Luis Barragán: Pérez III

Luis Barragán @LuisBarraganJ

Independientemente de sus posturas políticas e ideológicas, celebramos el centenario natal de dos venezolanos insignes de una era radicalmente diferente a la que ahora atravesamos: por el mes de abril, Pompeyo Márquez, y, recientemente, Carlos Andrés Pérez. Con todos sus errores y fallas, es necesario expresarlo sin ambages: ninguno de los prohombres del presente régimen les llega a los tobillos. Sin embargo, deseamos hacer algunas nada novedosas precisiones sobre el tachirense, habida cuenta que nunca lo votamos, circunstancia que automáticamente no lo demerita.

Inició el segundo gobierno de Betancourt en un contexto prolongado de guerra, auspiciado por una derecha golpista y una izquierda insurreccional que derrocharon más cinismo e irresponsabilidad histórica que inspiración y destreza política, por lo que un ministro de Relaciones Interiores como Luis Augusto Dubuc no contó con el temperamento necesario para afrontar decididamente un desafío que superaba el canon clásico de la formación política de los dirigentes de entonces, por cierto, nada tímido después de la larga resistencia y exilio antidictatorial. El acierto presidencial fue innegable al hacer titular del despacho a Pérez, luego de una pasantía viceministerial, en la que el secretario general seccional del Táchira demostró la profundidad de su compromiso y un inmenso coraje en defensa de la institucionalidad democrática que, a la vuelta de los años, a pesar de la intensa propaganda de descalificación, no impidió que ocupara el solio miraflorino.

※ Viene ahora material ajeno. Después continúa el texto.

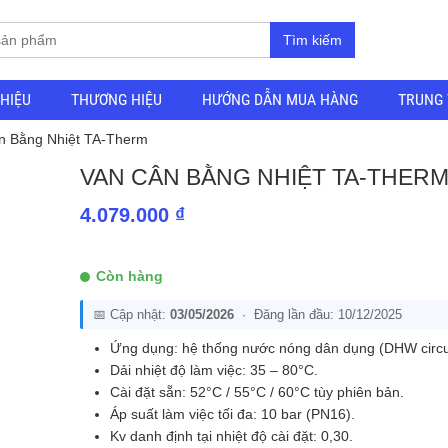
Tìm kiếm
THIỆU
THƯƠNG HIỆU
HƯỚNG DẪN MUA HÀNG
TRUNG 
n Bằng Nhiệt TA-Therm
VAN CÂN BẰNG NHIỆT TA-THER
4.079.000
₫
Còn hàng
📅 Cập nhật:
03/05/2026
· Đăng lần đầu: 10/12/2025
Ứng dụng: hệ thống nước nóng dân dụng (DHW circul
Dải nhiệt độ làm việc: 35 – 80°C.
Cài đặt sẵn: 52°C / 55°C / 60°C tùy phiên bản.
Áp suất làm việc tối đa: 10 bar (PN16).
Kv danh định tại nhiệt độ cài đặt: 0,30.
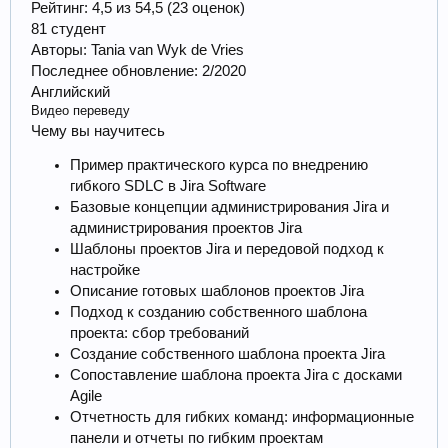
Рейтинг: 4,5 из 54,5 (23 оценок)
81 студент
Авторы: Tania van Wyk de Vries
Последнее обновление: 2/2020
Английский
Видео переведу
Чему вы научитесь
Пример практического курса по внедрению
гибкого SDLC в Jira Software
Базовые концепции администрирования Jira и
администрирования проектов Jira
Шаблоны проектов Jira и передовой подход к
настройке
Описание готовых шаблонов проектов Jira
Подход к созданию собственного шаблона
проекта: сбор требований
Создание собственного шаблона проекта Jira
Сопоставление шаблона проекта Jira с досками
Agile
Отчетность для гибких команд: информационные
панели и отчеты по гибким проектам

Carlos Andrés Pérez, según RAS. Elite, Caracas, nr. 1838 del 17/12/1960.

Otra muestra del coraje de Pérez fue el de la nacionalización petrolera y, sobre todo, el modo de hacerlo. El consenso opositor de entonces apuntó a una completa estatización de la industria, pero él nadó a contracorriente a favor de las empresas mixtas y echó las bases de una exitosa transnacional con la acertada selección de un equipo de dirección que garantizó una ejecutoria profesional, especializada y estable.

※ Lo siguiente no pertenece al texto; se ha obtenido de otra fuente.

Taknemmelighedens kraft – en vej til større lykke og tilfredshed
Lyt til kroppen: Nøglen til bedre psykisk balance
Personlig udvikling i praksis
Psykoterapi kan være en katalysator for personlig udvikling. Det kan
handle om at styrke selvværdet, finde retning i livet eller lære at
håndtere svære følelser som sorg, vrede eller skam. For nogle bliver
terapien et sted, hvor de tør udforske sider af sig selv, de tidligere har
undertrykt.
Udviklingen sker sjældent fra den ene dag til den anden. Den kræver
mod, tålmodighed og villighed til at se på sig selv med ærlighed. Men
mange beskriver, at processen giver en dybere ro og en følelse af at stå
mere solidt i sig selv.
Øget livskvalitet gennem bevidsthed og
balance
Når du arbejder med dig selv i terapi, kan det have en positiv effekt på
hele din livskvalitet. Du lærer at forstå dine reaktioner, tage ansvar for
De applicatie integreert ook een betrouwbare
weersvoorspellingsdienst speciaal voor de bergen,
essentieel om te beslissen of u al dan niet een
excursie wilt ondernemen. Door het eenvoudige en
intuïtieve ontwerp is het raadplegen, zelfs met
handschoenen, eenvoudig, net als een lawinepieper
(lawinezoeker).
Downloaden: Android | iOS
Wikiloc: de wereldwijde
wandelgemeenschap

Claro y realista el programa de gobierno de AD, como lo fue el de COPEI, durante la segunda presidencia, tuvo la valentía de corregir el curso del modelo y la estrategia de desarrollo en todo lo que le fue posible, rompiendo el esquema populista que él mismo enfatizara, precedido también por la herencia que dejaron los gobiernos de Herrera y Lusinchi. Cierto, Pérez incurrió en errores de apreciación y exceso de confianza frente a una conspiración muy bien orquestada que arrancó con El Caracazo, nada fortuito a nuestro modo de ver, y lo subrayó la asonada del otro celebérrimo febrero que él supo enfrentar con gallardía y determinación, al igual que hizo por noviembre de 1992, como le correspondía.

Hay un Pérez tres que ha pasado por debajo de la mesa en este aniversario, quizá como un gesto de cortesía o faltando una suficiente maceración histórica que pudiera beneficiar al régimen que lo ha denostado hasta los extremos más indecibles, rayando en una vergonzosa imbecilidad. Es el que, a meses de vencerse el período constitucional, se vio obligado a renunciar a la presidencia de la República, como en efecto lo hizo, afrontando todas las consecuencias.

Renuncia que, por entonces, la creímos como una demostración de consciencia y hondura institucional del país, pero nos equivocamos al no esperar los comicios, o quizá hacerlo hubiese significado otro golpe de Estado por las logias que pugnaban al interior de las Fuerzas Armadas, siguiendo a Domingo Irwin. Caso éste que debían las direcciones partidistas asumir al declarar el fin de fiesta de la era petrolera, quedando como un recuerdo los tiempos del confortable reacomodo de los factores de poder.

De nuevo, derrochó valor el presidente Pérez en la última y amarga etapa de su vida, incluyendo los desvaríos de AD que ahora lo reivindica como infaliblemente suyo. Y, sabiendo de las diferencias, cuando ella me dijo que la acompañara a darle un adiós a su admirado líder, fui con María Efe a la casa distrital para dejar nuestro testimonio de respeto histórico a quien injustamente lo hicieron dueño de todas las villanías posibles.